The other day I was thinking about graphs that have degree sequence 1,3,3,3,... such graphs can't be bipartite, so I was wondering whether it is possible for such a graph to have no even cycle. It turns out that graphs with no even cycle have at most (3n-3)/2 edges (I think), whereas my graphs have exactly (3n-2)/2 edges!

Easy proof: A graph with no even cycle must be a cactus, or else by ear decomposition of blocks it would have a theta (three disjoint paths between two endpoints), and two of the three paths would form an even cycle. Cactuses are formed from one vertex by repeatedly gluing new cycles or edges at one vertex. The one-vertex graph obeys your formula, each glued edge adds one vertex and edge, and each cycle adds one more edge than vertices, so the bound on edges follows by induction.

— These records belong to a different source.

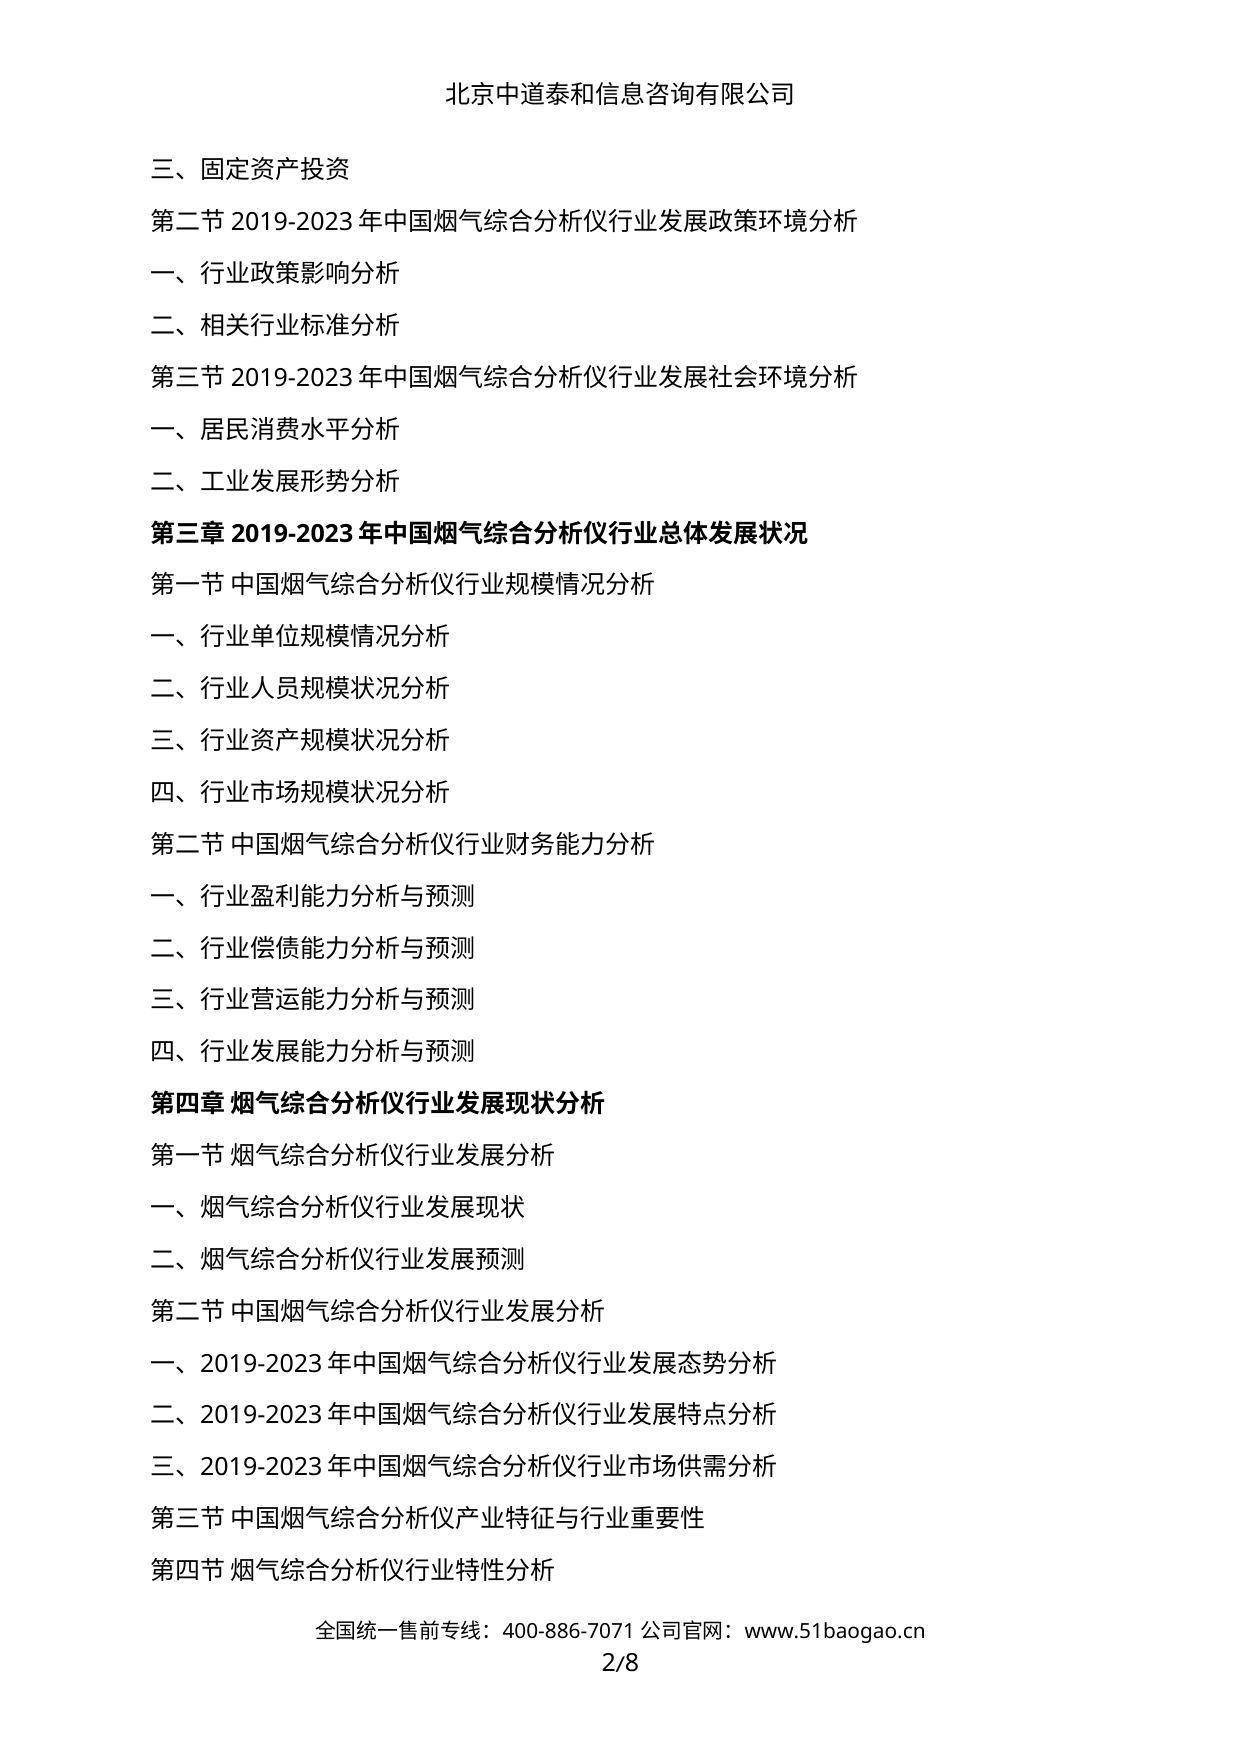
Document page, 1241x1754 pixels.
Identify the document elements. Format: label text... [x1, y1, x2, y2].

text 第二节 中国烟气综合分析仪行业发展分析 [150, 1291, 1090, 1327]
text 第四章 烟气综合分析仪行业发展现状分析 [150, 1084, 1090, 1120]
text 一、行业政策影响分析 [150, 254, 1090, 290]
text 二、2019-2023年中国烟气综合分析仪行业发展特点分析 [150, 1395, 1090, 1431]
text 第一节 中国烟气综合分析仪行业规模情况分析 [150, 565, 1090, 601]
text 第一节 烟气综合分析仪行业发展分析 [150, 1136, 1090, 1172]
text 第三章 2019-2023年中国烟气综合分析仪行业总体发展状况 [150, 513, 1090, 549]
text 一、居民消费水平分析 [150, 409, 1090, 446]
text 三、2019-2023年中国烟气综合分析仪行业市场供需分析 [150, 1447, 1090, 1483]
text 四、行业发展能力分析与预测 [150, 1032, 1090, 1068]
text 三、行业营运能力分析与预测 [150, 980, 1090, 1016]
text 一、2019-2023年中国烟气综合分析仪行业发展态势分析 [150, 1343, 1090, 1379]
text 二、行业人员规模状况分析 [150, 669, 1090, 705]
text 第四节 烟气综合分析仪行业特性分析 [150, 1551, 1090, 1587]
text 一、行业盈利能力分析与预测 [150, 876, 1090, 912]
text 二、相关行业标准分析 [150, 306, 1090, 342]
text 第二节 2019-2023年中国烟气综合分析仪行业发展政策环境分析 [150, 202, 1090, 238]
text 三、固定资产投资 [150, 150, 1090, 186]
text 一、烟气综合分析仪行业发展现状 [150, 1187, 1090, 1224]
text 四、行业市场规模状况分析 [150, 772, 1090, 809]
text 一、行业单位规模情况分析 [150, 617, 1090, 653]
text 二、烟气综合分析仪行业发展预测 [150, 1239, 1090, 1276]
text 第三节 2019-2023年中国烟气综合分析仪行业发展社会环境分析 [150, 357, 1090, 394]
text 第三节 中国烟气综合分析仪产业特征与行业重要性 [150, 1499, 1090, 1535]
text 三、行业资产规模状况分析 [150, 721, 1090, 757]
text 第二节 中国烟气综合分析仪行业财务能力分析 [150, 824, 1090, 861]
text 二、行业偿债能力分析与预测 [150, 928, 1090, 964]
text 二、工业发展形势分析 [150, 461, 1090, 497]
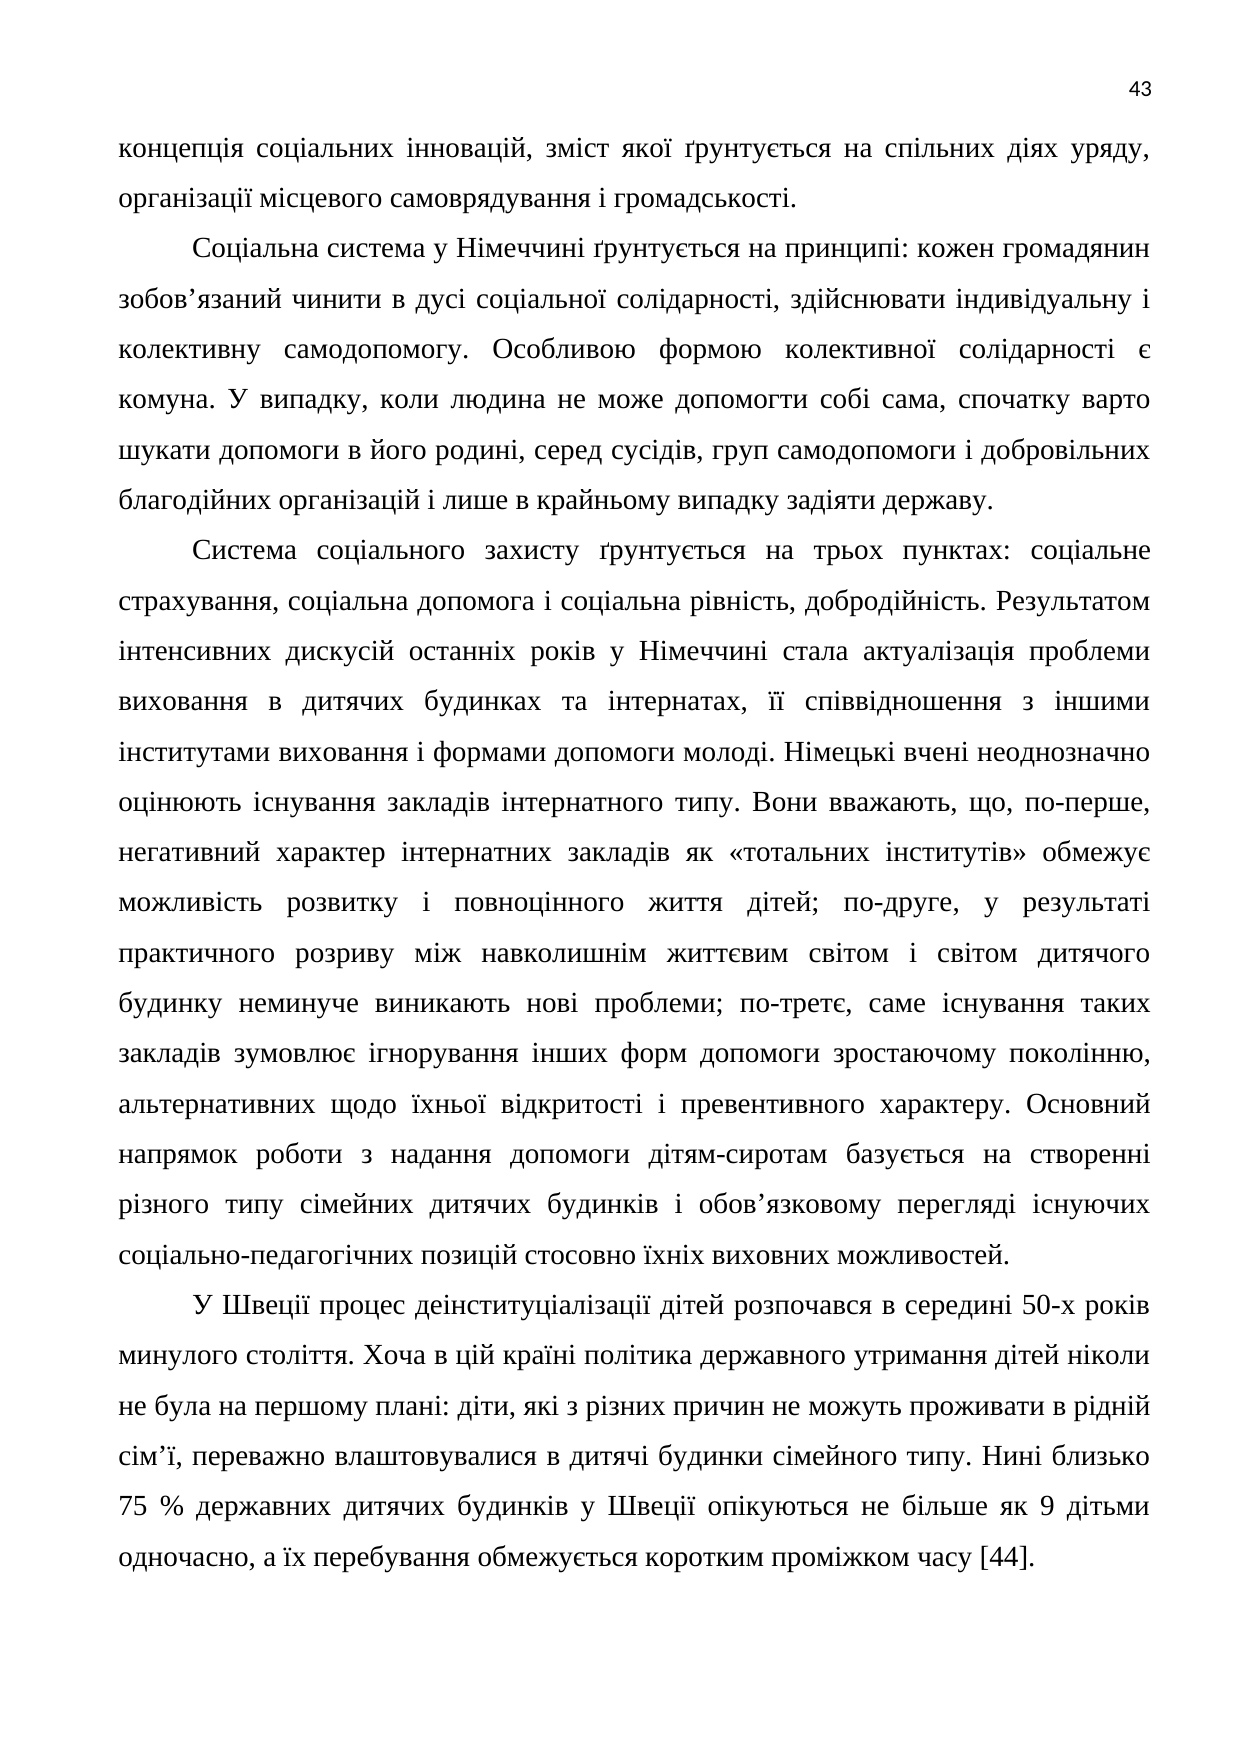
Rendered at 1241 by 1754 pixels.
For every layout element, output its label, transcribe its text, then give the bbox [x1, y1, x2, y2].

@11011110 oh that's great! The proof I had in mind (I think I saw it on MO) had to do with spanning trees I think... for contradiction assume you can put more than (n-1)/2 edges back in.But each edge is in exactly one cycle (else a theta) and if that cycle is C₅ then it might as well be two C₃'s (maybe assume maximum counter example). But each triangle uses up two tree edges, so there can be at most (n-1)/2 of them... (I think)

@11011110 probably SE not MO I guess as it's an exercise really.

I like your proof better especially as it hadn't occurred to me that such a graph should be a cactus!